Setelah kereta beliau datang, kereta saya segera datang. Bapak yang ber-usia sekitar 50 tadi ternyata naik kereta yang sama dengan saya dan kebetulan tujuan kami sama. Seperti petugas bus way tempo hari, beliau juga mengawasi saya. Jarak manggarai-jatinegara sangat dekat sehingga tak butuh waktu lama untuk sampai. Turun di Jatinegara, beliau menunjukkan angkutan mana yang harus saya naiki. Beliau pun mengawasi saya dari menyebrang sampai naik angkot. Ahh! baik sekali.

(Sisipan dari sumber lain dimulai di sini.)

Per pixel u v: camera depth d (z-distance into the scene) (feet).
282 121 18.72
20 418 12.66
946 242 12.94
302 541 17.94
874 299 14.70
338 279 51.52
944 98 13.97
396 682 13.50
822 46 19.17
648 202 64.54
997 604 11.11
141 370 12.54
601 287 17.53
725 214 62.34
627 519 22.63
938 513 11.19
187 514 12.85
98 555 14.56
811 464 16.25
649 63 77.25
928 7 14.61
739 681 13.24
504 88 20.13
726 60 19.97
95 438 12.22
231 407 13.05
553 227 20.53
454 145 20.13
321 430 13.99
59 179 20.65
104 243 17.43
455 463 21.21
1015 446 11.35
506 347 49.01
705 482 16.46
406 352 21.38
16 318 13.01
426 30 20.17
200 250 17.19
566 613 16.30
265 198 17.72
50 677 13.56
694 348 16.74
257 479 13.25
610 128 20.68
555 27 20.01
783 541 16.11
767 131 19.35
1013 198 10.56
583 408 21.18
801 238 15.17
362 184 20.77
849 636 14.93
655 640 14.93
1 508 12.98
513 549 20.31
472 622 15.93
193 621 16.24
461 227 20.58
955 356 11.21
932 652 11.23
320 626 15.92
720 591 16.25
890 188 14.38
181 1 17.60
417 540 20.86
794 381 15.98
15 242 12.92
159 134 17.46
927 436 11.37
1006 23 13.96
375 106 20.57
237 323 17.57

M-02 adalah angkutan yang akan mengantarkan saya ke kampung melayu yang selanjutnya saya harus berganti ke angkot 28 yang akan menuju Pondok Gede. Penumpang M-02 pun sepertinya tau saya bukan orang asli sana sehingga saat mau sampai beliau bilang, “di depan sana mbak kampung melayu, nanti nyebrangnya hati-hati ya sini ramai.” Begitu juga penumpang angkot 28 yang menjelaskan ke saya berapa ongkos yang harus saya bayarkan. Alhamdulillah sekali saya bertemu dengan orang-orang baik.

Sampailah saya ke Pondok Gede dan saya harus melanjutkan ke angkt 02 yang melintasi Jati Makmur. Saya bertanya kepada serang siswi SMP berapa ongkos yang harus saya bayarkan. Mereka menjawab dan kami berbincang ringan. Cantik dan baik, kataku dalam hati memperhatikan mereka. Tak butuh waktu lama, saya segera turun.

Setengah lima sore saya sampai di rumah. Itu berarti saya membutuhkan waktu 3 jam perjalanan. Cukup lama memang jika dibandingkan naik taksi yang hanya memakan waktu 1 jam. Tapi kembali, saya merasa senang. Bertemu dengan orang-orang baik hati. Ada hal yang bisa diceritakan dan banyak hal yang dijadikan pengalaman.

PS
Terimakasih sekali untuk mas-mas petugas bus way yang mengawasi saya dari kejauhan. Bapak penjual minuman di Pinang Ranti. Sopir Taksi yang mengantar saya ke Pondok Ranji. Ibu dan bapak yang bertemu di manggarai. Juga penumpang angkot M-02, 28, dan 02. Terimakasih sekali semuanya! :D

PS (lagi)
Jadi ternyata banyak yang nyasar ke postingan gue ini dengan tag 'ongkos taksi'. Gue mau coba membantu. Ongkos taksi di Jakarta sekarang ini (tahun 2014) untuk open gate-nya sekitaran 7500, per km sekitar 4000. Jadi kalau mau naik taksi boleh tuh dikalkulasi dulu mau nempuh jarak berapa km, masuk tol berapa kali, plus biaya perkiraan macet sehingga bisa tahu kira-kira nanti taksinya bakal habis berapa, gitu.